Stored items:

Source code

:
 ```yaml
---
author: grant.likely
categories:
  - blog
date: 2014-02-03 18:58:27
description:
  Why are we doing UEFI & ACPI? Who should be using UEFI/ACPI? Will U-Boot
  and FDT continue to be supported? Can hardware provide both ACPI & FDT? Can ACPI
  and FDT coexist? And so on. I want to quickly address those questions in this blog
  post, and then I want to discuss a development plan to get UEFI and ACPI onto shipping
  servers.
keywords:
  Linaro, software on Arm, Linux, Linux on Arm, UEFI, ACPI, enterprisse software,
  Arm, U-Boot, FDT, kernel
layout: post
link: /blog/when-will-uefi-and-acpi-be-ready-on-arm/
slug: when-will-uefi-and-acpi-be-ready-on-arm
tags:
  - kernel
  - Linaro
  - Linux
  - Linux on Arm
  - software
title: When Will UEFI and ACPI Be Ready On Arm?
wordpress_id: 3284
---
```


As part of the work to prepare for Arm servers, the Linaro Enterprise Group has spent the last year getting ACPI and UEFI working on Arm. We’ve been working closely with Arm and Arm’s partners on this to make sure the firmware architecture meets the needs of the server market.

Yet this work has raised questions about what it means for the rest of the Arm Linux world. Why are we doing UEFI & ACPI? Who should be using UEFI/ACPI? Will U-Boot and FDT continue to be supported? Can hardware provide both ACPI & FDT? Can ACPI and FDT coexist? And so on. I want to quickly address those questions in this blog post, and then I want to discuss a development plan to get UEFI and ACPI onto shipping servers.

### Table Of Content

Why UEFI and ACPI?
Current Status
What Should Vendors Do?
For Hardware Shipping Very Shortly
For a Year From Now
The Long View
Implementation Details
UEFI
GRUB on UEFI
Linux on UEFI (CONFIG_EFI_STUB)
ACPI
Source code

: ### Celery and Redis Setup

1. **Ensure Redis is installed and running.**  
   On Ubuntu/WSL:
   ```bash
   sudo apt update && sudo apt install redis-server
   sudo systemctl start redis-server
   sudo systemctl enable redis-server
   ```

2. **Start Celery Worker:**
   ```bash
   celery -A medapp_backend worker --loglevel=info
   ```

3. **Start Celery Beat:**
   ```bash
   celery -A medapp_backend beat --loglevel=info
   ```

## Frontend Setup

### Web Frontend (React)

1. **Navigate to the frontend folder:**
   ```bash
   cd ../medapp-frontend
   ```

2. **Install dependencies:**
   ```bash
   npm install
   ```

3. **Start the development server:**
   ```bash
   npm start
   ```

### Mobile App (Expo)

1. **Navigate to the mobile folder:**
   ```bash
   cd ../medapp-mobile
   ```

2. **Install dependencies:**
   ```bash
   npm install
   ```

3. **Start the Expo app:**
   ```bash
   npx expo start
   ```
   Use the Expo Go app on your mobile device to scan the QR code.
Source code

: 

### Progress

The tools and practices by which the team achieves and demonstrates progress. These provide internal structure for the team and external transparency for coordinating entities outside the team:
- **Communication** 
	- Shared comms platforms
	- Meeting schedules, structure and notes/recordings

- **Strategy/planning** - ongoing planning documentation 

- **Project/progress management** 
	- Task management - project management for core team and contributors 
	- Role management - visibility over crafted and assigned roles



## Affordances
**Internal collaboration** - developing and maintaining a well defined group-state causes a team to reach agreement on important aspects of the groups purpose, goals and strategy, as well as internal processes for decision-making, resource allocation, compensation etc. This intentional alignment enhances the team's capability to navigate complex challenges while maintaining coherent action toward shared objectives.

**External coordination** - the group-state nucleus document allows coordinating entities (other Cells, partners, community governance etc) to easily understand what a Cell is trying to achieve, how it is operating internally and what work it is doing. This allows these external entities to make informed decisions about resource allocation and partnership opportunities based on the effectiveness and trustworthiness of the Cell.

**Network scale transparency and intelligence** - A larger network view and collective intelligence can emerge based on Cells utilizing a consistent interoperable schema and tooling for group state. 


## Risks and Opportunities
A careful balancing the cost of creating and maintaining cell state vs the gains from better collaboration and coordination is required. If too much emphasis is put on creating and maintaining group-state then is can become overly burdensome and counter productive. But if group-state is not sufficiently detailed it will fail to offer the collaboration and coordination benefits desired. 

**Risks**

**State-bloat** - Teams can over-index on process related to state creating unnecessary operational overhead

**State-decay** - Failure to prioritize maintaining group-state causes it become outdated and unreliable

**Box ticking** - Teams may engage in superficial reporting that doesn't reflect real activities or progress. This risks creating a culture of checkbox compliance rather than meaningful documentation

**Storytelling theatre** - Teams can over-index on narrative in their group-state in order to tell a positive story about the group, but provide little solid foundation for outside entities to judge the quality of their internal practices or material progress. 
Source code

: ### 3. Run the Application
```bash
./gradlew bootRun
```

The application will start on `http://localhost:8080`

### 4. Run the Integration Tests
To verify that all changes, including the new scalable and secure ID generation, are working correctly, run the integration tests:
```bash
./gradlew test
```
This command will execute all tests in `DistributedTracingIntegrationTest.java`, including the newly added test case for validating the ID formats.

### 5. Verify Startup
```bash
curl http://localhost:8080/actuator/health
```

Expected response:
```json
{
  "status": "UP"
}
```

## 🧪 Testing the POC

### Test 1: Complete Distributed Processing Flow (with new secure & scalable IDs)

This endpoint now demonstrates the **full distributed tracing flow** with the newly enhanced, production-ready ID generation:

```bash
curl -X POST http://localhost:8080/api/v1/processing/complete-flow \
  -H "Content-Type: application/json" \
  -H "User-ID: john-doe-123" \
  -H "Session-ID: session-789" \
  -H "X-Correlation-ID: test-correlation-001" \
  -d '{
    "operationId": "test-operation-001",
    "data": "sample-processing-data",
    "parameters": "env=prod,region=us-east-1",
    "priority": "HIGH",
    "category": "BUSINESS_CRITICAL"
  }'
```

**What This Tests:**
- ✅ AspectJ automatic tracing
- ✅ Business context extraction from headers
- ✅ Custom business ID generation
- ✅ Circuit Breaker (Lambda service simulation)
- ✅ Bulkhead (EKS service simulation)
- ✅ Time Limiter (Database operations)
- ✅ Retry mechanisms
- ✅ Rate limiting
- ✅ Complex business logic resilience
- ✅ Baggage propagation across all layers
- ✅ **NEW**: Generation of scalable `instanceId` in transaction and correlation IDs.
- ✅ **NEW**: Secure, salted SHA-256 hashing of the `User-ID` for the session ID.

Requirement:
Using the data above, return every line that contains the string "loglevel".

Output of the exercise:
   celery -A medapp_backend worker --loglevel=info
   celery -A medapp_backend beat --loglevel=info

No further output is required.